I remember fondly the part of Laura Esquivel's beautiful book Like Water for Chocolate when Tita cooks her passionate emotions into the food - once serving up a rose petal sauce which made everyone passionately amorous, and another day a dish which made the assembled party distraught with misery, as though the tears she cried into the pot as she stirred it were infectious.
I am thinking a lot about food at the moment: cooking and the production of the basic foodstuffs. If we accept that the way in which food is produced has an impact on us, not only our physical health but our emotional and psychological well being, then it is vital that we support food production practices which support people, the environment and the earth. It is crucial that we cook and eat at home to consciously produce well being for our families. Perhaps that means cooking more, and ensuring you eat together at least once a day. Or perhaps (note to self) it means cooking a little less, having fewer expectations, a little less greed, but doing what we do with total devotion to ourselves, our families and giving thanks for the food, the animals that gave their lives, the farmers who grew the vegetables. Of cherishing our foods as we cherish ourselves.

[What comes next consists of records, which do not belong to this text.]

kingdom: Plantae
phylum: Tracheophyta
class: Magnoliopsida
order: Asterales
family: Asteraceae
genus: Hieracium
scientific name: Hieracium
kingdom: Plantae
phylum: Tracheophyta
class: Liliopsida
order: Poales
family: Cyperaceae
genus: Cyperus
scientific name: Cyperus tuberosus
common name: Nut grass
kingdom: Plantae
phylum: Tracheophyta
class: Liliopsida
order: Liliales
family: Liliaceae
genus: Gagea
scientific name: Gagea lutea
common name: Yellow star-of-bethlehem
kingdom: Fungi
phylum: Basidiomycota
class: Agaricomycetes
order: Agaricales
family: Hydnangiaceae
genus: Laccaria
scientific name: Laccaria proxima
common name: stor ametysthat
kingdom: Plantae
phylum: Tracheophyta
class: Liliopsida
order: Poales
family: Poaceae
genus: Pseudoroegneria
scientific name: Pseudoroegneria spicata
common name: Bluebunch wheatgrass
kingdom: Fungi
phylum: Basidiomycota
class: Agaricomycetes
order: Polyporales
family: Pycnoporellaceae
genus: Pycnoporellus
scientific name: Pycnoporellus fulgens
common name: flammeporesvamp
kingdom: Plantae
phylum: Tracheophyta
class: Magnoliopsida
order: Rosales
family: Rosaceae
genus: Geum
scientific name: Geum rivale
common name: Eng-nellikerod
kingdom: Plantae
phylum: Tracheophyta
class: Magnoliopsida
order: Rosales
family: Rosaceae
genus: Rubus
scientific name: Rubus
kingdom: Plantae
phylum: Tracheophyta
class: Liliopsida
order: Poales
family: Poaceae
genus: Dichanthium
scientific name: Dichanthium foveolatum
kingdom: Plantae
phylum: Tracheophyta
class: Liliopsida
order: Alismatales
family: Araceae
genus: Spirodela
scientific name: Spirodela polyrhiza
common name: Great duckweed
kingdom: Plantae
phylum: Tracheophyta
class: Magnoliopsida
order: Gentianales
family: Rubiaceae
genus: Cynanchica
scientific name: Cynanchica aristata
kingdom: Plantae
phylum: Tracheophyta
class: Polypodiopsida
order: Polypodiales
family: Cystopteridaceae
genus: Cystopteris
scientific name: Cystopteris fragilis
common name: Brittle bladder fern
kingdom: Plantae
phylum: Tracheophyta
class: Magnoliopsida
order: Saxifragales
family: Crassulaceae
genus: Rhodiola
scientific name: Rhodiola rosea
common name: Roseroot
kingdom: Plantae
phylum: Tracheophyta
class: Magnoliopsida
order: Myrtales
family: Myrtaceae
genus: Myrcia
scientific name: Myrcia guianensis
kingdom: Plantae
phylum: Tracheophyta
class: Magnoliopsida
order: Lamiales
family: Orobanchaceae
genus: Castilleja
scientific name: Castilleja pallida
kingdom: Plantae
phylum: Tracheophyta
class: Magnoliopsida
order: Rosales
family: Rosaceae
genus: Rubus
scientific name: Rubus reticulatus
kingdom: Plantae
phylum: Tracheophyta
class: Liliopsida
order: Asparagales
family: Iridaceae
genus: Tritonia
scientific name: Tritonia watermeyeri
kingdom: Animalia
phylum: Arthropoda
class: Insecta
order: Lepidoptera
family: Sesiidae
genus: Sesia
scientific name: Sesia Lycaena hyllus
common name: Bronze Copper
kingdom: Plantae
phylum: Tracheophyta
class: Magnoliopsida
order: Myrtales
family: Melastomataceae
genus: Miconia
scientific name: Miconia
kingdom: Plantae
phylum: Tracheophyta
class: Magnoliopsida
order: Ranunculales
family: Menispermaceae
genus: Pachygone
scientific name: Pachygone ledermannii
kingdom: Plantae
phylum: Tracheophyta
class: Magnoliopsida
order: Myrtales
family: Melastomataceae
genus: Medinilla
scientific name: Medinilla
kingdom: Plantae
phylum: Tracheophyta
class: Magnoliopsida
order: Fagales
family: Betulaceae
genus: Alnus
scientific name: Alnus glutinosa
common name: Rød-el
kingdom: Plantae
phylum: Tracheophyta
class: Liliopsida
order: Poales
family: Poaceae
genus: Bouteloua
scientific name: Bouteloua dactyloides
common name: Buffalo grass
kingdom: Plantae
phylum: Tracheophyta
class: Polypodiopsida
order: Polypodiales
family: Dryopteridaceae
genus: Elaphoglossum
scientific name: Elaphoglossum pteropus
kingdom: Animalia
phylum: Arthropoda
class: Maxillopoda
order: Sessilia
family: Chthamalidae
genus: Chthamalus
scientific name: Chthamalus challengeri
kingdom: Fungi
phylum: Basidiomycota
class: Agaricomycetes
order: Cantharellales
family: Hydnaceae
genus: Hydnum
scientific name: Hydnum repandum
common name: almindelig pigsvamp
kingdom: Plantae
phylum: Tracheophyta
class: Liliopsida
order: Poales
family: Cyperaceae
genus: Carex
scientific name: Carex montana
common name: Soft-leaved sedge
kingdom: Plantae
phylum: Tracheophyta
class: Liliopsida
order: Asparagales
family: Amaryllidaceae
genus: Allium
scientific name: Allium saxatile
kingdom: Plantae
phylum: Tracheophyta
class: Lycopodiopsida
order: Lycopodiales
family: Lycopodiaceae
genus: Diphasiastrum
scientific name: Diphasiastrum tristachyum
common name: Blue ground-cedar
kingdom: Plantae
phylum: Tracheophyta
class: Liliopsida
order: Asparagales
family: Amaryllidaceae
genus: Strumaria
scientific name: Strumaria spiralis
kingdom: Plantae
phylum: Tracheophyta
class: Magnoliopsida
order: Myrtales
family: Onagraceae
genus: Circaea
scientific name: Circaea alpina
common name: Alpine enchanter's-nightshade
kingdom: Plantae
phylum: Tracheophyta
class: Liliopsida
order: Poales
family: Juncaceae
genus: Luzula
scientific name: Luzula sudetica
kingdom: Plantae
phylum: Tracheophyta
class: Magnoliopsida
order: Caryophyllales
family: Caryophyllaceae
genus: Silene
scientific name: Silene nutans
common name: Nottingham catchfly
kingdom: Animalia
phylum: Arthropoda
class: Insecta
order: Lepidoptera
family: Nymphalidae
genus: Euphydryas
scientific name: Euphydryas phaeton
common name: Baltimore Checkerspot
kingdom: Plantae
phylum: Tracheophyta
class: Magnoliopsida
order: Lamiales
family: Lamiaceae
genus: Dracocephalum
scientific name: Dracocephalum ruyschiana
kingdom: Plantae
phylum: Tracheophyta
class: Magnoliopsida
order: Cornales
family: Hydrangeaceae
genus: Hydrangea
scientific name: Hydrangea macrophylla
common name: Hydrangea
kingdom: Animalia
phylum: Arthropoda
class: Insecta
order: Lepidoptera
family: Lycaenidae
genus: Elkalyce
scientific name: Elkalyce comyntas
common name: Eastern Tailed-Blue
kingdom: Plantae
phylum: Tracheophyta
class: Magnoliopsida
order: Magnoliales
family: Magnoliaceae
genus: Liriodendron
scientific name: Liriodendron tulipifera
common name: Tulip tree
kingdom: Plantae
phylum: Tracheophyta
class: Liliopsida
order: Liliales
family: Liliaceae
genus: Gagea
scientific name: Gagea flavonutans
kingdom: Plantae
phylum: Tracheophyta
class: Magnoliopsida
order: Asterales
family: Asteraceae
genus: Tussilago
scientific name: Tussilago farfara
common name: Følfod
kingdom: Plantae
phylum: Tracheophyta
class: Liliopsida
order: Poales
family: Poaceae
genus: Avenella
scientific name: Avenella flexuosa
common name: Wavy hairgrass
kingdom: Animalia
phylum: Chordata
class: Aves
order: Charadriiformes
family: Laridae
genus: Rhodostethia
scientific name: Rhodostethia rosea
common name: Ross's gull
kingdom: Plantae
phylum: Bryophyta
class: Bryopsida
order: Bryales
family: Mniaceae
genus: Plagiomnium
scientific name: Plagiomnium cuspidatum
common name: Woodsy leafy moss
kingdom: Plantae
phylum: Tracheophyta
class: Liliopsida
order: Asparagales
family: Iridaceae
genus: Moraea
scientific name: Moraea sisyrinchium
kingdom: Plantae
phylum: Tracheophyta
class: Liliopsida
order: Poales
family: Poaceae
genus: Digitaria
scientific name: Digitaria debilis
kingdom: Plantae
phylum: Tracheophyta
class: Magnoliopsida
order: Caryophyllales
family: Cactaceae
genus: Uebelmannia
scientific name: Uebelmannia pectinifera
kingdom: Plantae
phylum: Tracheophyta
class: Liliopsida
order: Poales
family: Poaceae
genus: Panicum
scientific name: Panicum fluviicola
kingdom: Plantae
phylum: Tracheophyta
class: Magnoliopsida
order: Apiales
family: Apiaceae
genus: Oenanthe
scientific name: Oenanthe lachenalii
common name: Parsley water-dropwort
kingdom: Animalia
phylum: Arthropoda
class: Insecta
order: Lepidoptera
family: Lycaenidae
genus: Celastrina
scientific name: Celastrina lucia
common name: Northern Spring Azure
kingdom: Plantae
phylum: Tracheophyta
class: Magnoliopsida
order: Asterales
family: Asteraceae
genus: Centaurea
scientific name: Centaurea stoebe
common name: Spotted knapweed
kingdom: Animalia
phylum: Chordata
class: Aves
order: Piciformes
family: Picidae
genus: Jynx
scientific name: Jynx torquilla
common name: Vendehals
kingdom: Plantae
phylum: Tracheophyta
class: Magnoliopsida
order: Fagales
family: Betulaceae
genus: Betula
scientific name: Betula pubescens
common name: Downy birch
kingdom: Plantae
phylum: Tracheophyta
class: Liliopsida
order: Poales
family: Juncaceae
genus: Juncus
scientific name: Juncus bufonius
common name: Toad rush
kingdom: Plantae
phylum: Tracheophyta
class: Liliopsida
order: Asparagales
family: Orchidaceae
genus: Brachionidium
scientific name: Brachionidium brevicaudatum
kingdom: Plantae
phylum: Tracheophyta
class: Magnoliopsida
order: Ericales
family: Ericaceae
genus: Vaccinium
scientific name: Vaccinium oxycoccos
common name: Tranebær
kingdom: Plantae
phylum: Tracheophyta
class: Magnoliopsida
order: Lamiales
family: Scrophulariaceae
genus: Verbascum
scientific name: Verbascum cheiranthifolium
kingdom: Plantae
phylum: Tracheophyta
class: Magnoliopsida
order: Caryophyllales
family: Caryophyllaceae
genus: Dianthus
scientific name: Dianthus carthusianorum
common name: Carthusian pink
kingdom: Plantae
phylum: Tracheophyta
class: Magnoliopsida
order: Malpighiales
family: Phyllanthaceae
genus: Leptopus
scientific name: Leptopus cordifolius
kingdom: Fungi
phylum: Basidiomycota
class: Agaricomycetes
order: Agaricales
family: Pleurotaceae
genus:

Thich Nhat Hanh, the living Buddhist philosopher asks us to contemplate an orange. What do you see? Not just an orange, but the rain which fell to make it grow, the earth the tree, the woman who picked it, the man who packed it, the lorry and the roads it passed along, the wife who fed the lorry driver, the work we did to make the money to buy the orange, the factory where the bag was made to hold the oranges together, the oil which it was made from, the depths of the earth from whence that came. In everything her asks us to contemplate the deep interconnectedness of all things.
There is nothing simple or inevitable about the food that lands on our plates. It is a combination of love, hard work, miracles of nature and good fortune which allow us to have such an abundance of food when so many others do not. At this time of feasting, let us feast with awareness and gratitude.